### ASSIGNED TASK
Please return the records below exactly as they stand, with the pictures removed.

[Collected data]
┄┄┄┄┄┄┄┄┄┄
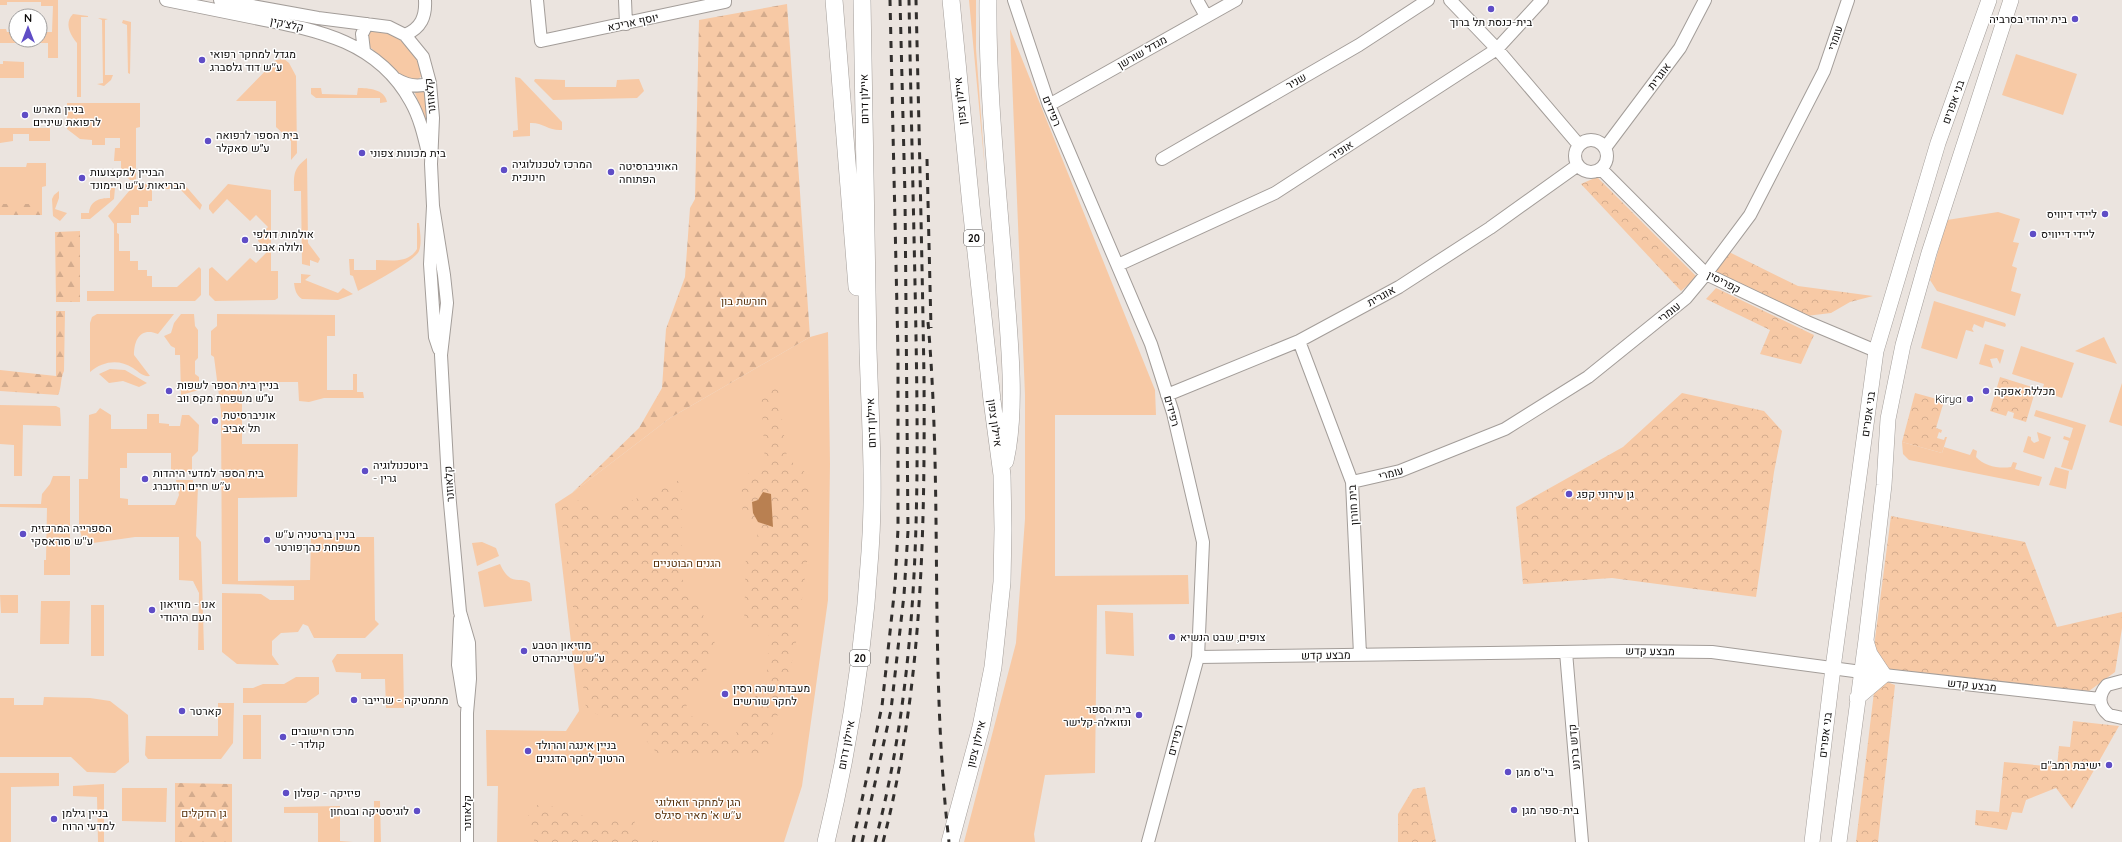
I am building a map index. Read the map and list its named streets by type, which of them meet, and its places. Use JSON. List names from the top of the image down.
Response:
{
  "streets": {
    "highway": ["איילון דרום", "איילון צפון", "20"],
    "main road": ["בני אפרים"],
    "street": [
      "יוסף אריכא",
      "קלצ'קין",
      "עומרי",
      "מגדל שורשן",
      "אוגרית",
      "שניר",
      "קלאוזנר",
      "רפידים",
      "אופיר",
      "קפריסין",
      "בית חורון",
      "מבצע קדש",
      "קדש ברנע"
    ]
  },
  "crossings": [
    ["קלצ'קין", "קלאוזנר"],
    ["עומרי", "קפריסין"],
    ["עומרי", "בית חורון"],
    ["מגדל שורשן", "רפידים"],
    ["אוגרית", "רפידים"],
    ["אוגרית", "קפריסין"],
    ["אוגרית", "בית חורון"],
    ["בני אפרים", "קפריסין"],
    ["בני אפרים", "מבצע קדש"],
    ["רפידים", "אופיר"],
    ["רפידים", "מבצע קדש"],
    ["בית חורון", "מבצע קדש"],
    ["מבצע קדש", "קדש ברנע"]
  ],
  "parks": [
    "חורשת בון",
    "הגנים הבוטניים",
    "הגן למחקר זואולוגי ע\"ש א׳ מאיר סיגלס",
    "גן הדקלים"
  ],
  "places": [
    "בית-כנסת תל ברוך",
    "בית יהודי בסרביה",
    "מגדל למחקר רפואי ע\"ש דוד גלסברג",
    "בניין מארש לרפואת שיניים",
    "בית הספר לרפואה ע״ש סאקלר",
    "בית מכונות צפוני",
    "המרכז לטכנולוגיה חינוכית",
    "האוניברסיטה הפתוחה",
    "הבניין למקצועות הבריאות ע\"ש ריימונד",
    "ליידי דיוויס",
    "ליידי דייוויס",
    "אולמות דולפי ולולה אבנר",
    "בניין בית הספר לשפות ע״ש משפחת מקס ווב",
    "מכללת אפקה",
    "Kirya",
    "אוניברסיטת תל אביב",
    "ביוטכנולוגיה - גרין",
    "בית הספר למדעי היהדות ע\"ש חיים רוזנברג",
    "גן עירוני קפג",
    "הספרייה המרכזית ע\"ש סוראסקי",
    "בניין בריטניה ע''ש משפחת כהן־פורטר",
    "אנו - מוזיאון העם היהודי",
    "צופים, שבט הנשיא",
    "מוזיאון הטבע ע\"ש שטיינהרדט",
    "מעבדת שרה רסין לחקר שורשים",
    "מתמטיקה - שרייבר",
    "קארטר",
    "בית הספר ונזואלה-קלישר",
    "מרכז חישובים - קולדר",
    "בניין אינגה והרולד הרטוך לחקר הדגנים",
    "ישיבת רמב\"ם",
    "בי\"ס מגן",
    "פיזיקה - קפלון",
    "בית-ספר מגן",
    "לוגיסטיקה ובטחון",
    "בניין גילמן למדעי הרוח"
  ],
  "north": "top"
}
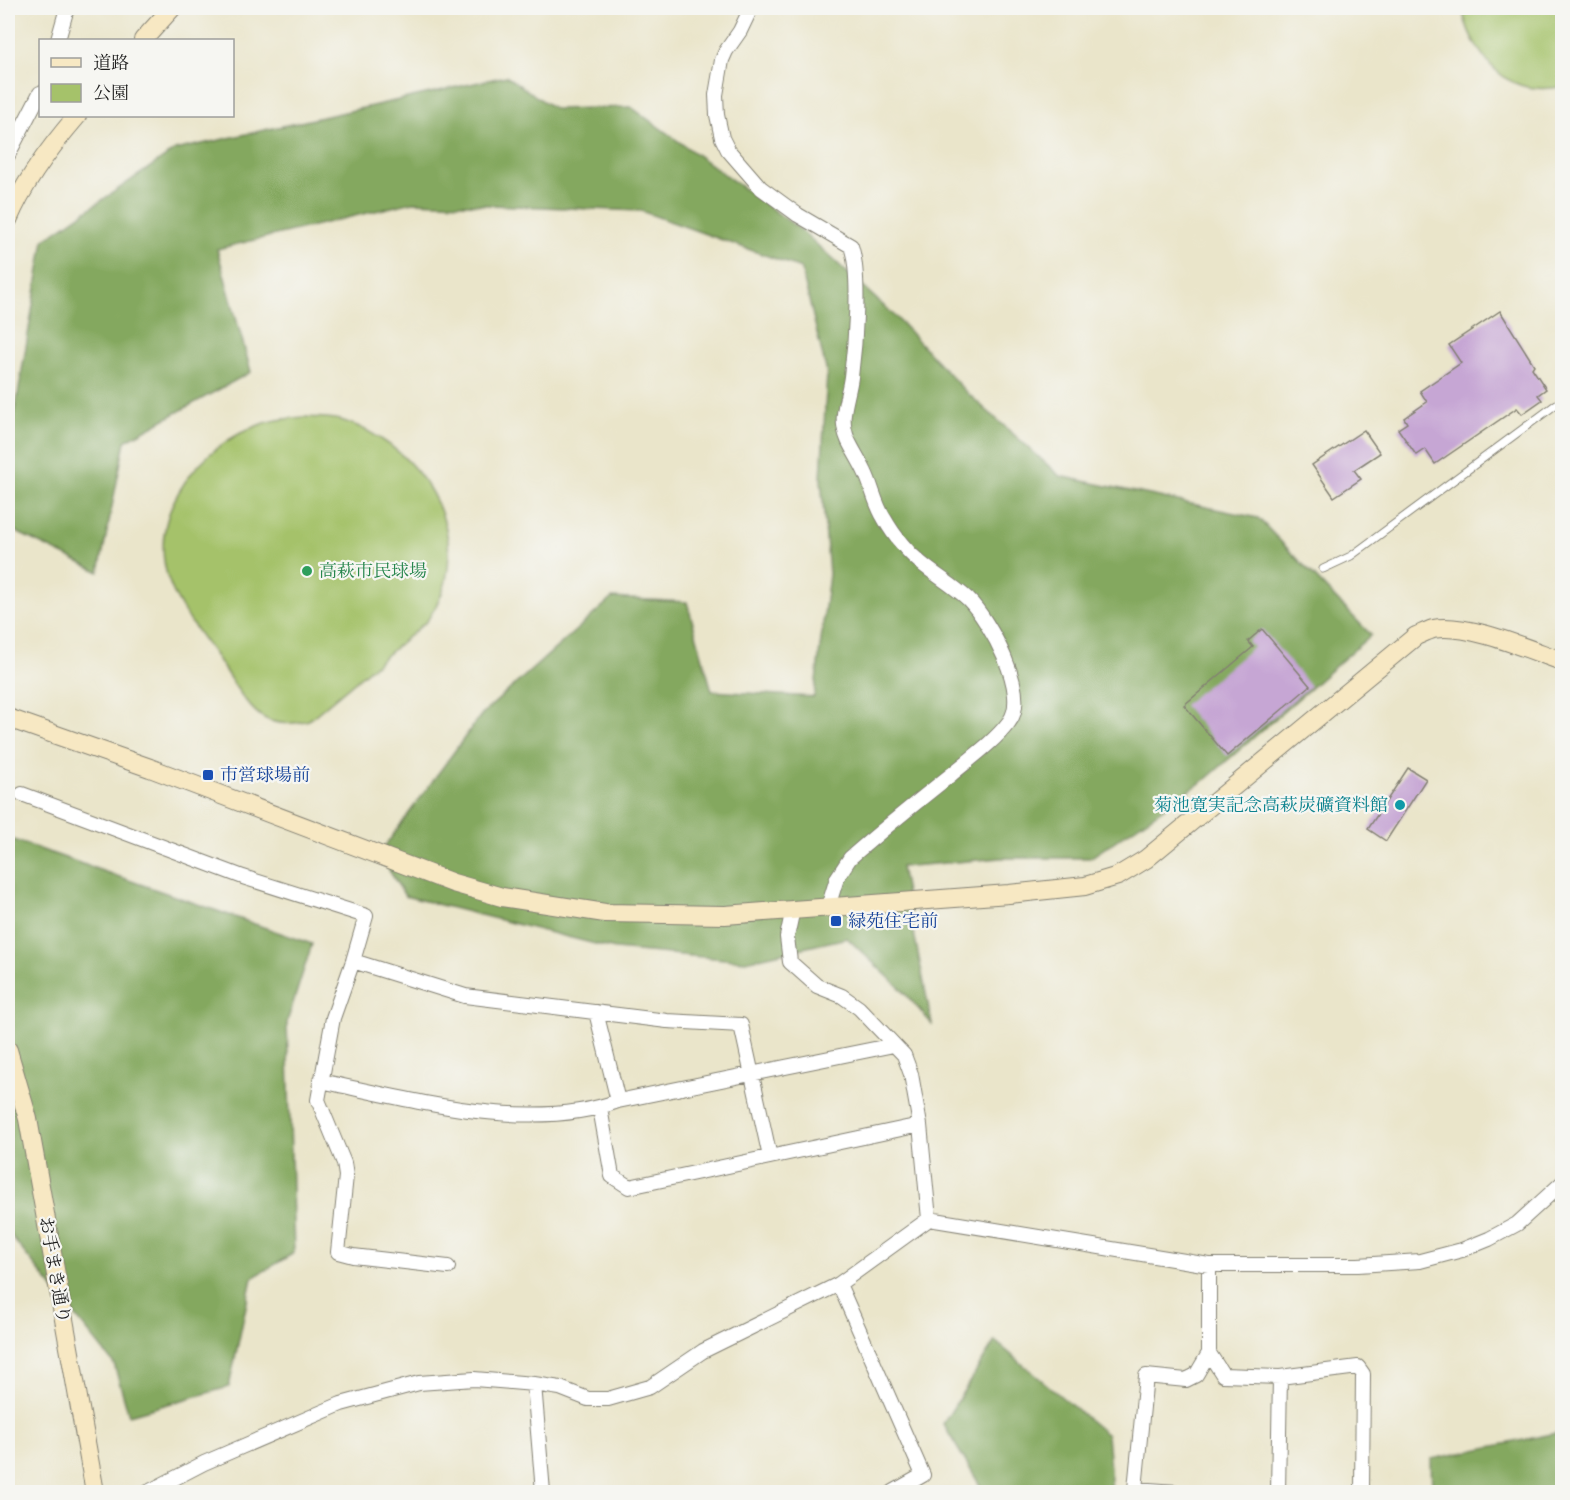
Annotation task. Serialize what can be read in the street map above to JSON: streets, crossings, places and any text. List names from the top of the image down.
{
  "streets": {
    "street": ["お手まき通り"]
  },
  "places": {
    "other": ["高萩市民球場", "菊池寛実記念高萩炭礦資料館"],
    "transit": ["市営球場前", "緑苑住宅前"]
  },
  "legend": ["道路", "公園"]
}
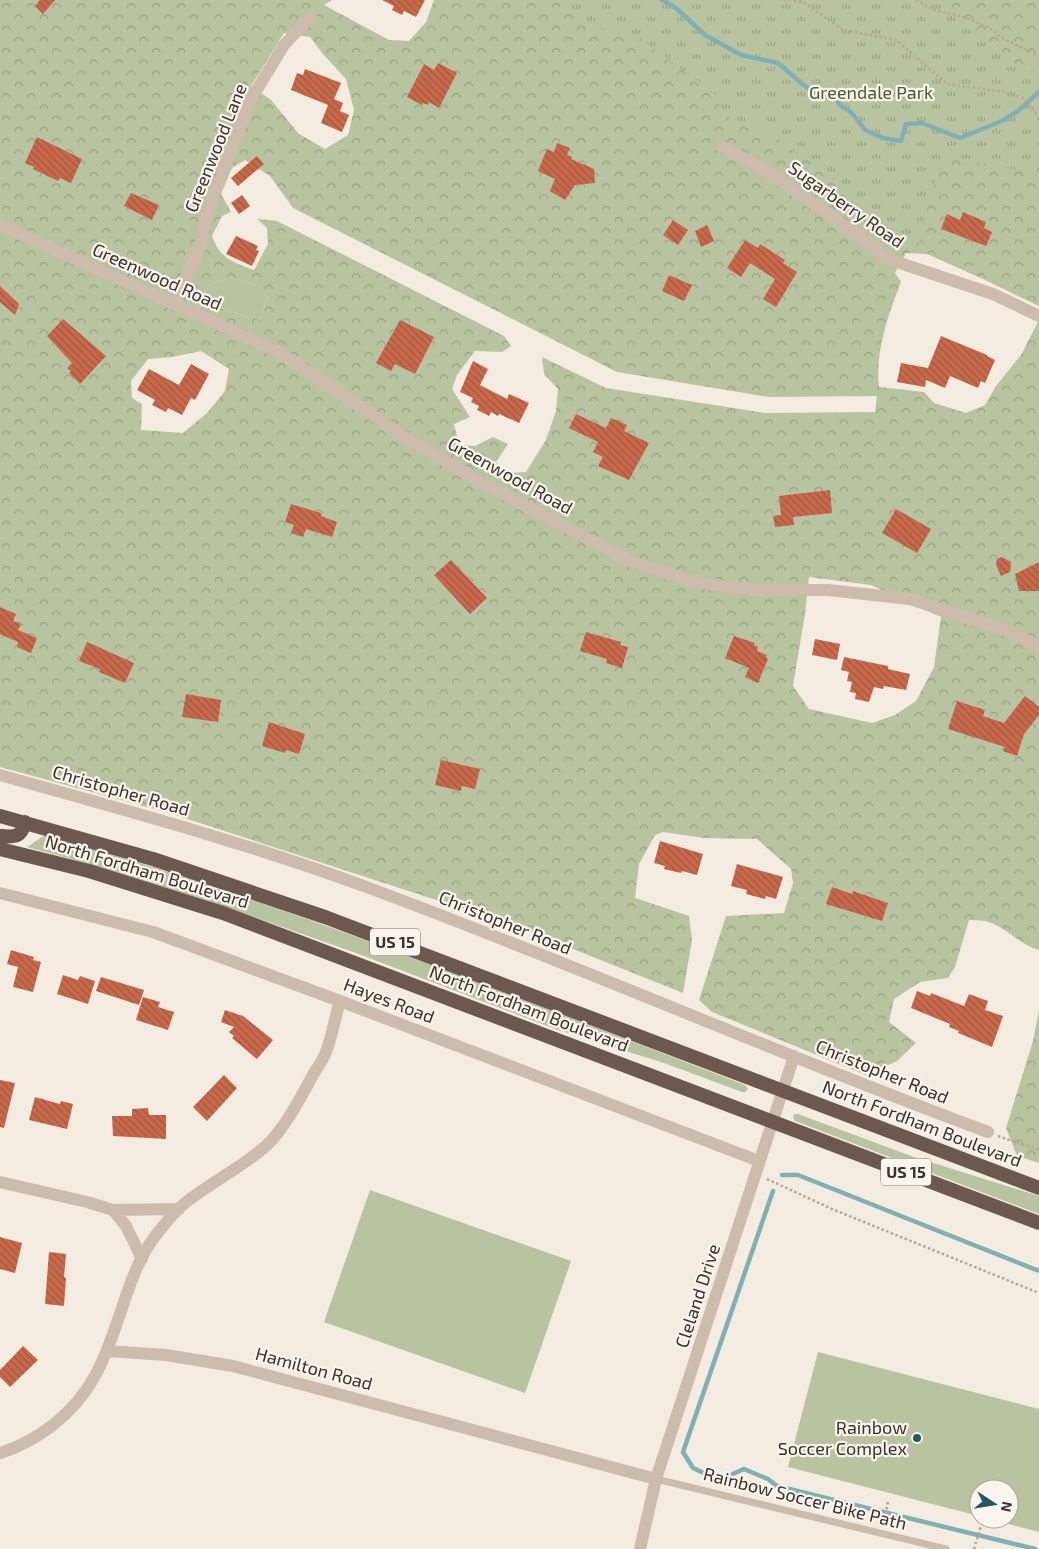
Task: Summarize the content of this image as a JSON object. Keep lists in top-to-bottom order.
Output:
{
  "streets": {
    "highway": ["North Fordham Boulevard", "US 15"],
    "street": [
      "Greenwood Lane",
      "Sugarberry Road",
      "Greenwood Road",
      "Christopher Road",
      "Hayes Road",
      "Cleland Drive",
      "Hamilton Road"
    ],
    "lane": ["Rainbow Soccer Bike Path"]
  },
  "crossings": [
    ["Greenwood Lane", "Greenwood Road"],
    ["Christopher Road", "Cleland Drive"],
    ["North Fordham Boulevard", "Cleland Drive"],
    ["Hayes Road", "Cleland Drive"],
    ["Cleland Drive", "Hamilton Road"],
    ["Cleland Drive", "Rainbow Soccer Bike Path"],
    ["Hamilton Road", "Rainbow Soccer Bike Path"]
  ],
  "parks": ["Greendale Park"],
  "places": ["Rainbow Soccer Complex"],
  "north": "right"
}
┄┄┄┄┄┄┄┄┄┄
### ANSWER SPACE
I am building a map index. Read the map and list its named streets by type, which of them meet, and its places. Use JSON. List names from the top of the image down.
Response:
{
  "streets": {
    "highway": ["איילון דרום", "איילון צפון", "20"],
    "main road": ["בני אפרים"],
    "street": [
      "יוסף אריכא",
      "קלצ'קין",
      "עומרי",
      "מגדל שורשן",
      "אוגרית",
      "שניר",
      "קלאוזנר",
      "רפידים",
      "אופיר",
      "קפריסין",
      "בית חורון",
      "מבצע קדש",
      "קדש ברנע"
    ]
  },
  "crossings": [
    ["קלצ'קין", "קלאוזנר"],
    ["עומרי", "קפריסין"],
    ["עומרי", "בית חורון"],
    ["מגדל שורשן", "רפידים"],
    ["אוגרית", "רפידים"],
    ["אוגרית", "קפריסין"],
    ["אוגרית", "בית חורון"],
    ["בני אפרים", "קפריסין"],
    ["בני אפרים", "מבצע קדש"],
    ["רפידים", "אופיר"],
    ["רפידים", "מבצע קדש"],
    ["בית חורון", "מבצע קדש"],
    ["מבצע קדש", "קדש ברנע"]
  ],
  "parks": [
    "חורשת בון",
    "הגנים הבוטניים",
    "הגן למחקר זואולוגי ע\"ש א׳ מאיר סיגלס",
    "גן הדקלים"
  ],
  "places": [
    "בית-כנסת תל ברוך",
    "בית יהודי בסרביה",
    "מגדל למחקר רפואי ע\"ש דוד גלסברג",
    "בניין מארש לרפואת שיניים",
    "בית הספר לרפואה ע״ש סאקלר",
    "בית מכונות צפוני",
    "המרכז לטכנולוגיה חינוכית",
    "האוניברסיטה הפתוחה",
    "הבניין למקצועות הבריאות ע\"ש ריימונד",
    "ליידי דיוויס",
    "ליידי דייוויס",
    "אולמות דולפי ולולה אבנר",
    "בניין בית הספר לשפות ע״ש משפחת מקס ווב",
    "מכללת אפקה",
    "Kirya",
    "אוניברסיטת תל אביב",
    "ביוטכנולוגיה - גרין",
    "בית הספר למדעי היהדות ע\"ש חיים רוזנברג",
    "גן עירוני קפג",
    "הספרייה המרכזית ע\"ש סוראסקי",
    "בניין בריטניה ע''ש משפחת כהן־פורטר",
    "אנו - מוזיאון העם היהודי",
    "צופים, שבט הנשיא",
    "מוזיאון הטבע ע\"ש שטיינהרדט",
    "מעבדת שרה רסין לחקר שורשים",
    "מתמטיקה - שרייבר",
    "קארטר",
    "בית הספר ונזואלה-קלישר",
    "מרכז חישובים - קולדר",
    "בניין אינגה והרולד הרטוך לחקר הדגנים",
    "ישיבת רמב\"ם",
    "בי\"ס מגן",
    "פיזיקה - קפלון",
    "בית-ספר מגן",
    "לוגיסטיקה ובטחון",
    "בניין גילמן למדעי הרוח"
  ],
  "north": "top"
}
Annotation task. Serialize what can be read in the street map above to JSON: streets, crossings, places and any text. List names from the top of the image down.
{
  "streets": {
    "street": ["お手まき通り"]
  },
  "places": {
    "other": ["高萩市民球場", "菊池寛実記念高萩炭礦資料館"],
    "transit": ["市営球場前", "緑苑住宅前"]
  },
  "legend": ["道路", "公園"]
}
Task: Summarize the content of this image as a JSON object. Keep lists in top-to-bottom order.
Output:
{
  "streets": {
    "highway": ["North Fordham Boulevard", "US 15"],
    "street": [
      "Greenwood Lane",
      "Sugarberry Road",
      "Greenwood Road",
      "Christopher Road",
      "Hayes Road",
      "Cleland Drive",
      "Hamilton Road"
    ],
    "lane": ["Rainbow Soccer Bike Path"]
  },
  "crossings": [
    ["Greenwood Lane", "Greenwood Road"],
    ["Christopher Road", "Cleland Drive"],
    ["North Fordham Boulevard", "Cleland Drive"],
    ["Hayes Road", "Cleland Drive"],
    ["Cleland Drive", "Hamilton Road"],
    ["Cleland Drive", "Rainbow Soccer Bike Path"],
    ["Hamilton Road", "Rainbow Soccer Bike Path"]
  ],
  "parks": ["Greendale Park"],
  "places": ["Rainbow Soccer Complex"],
  "north": "right"
}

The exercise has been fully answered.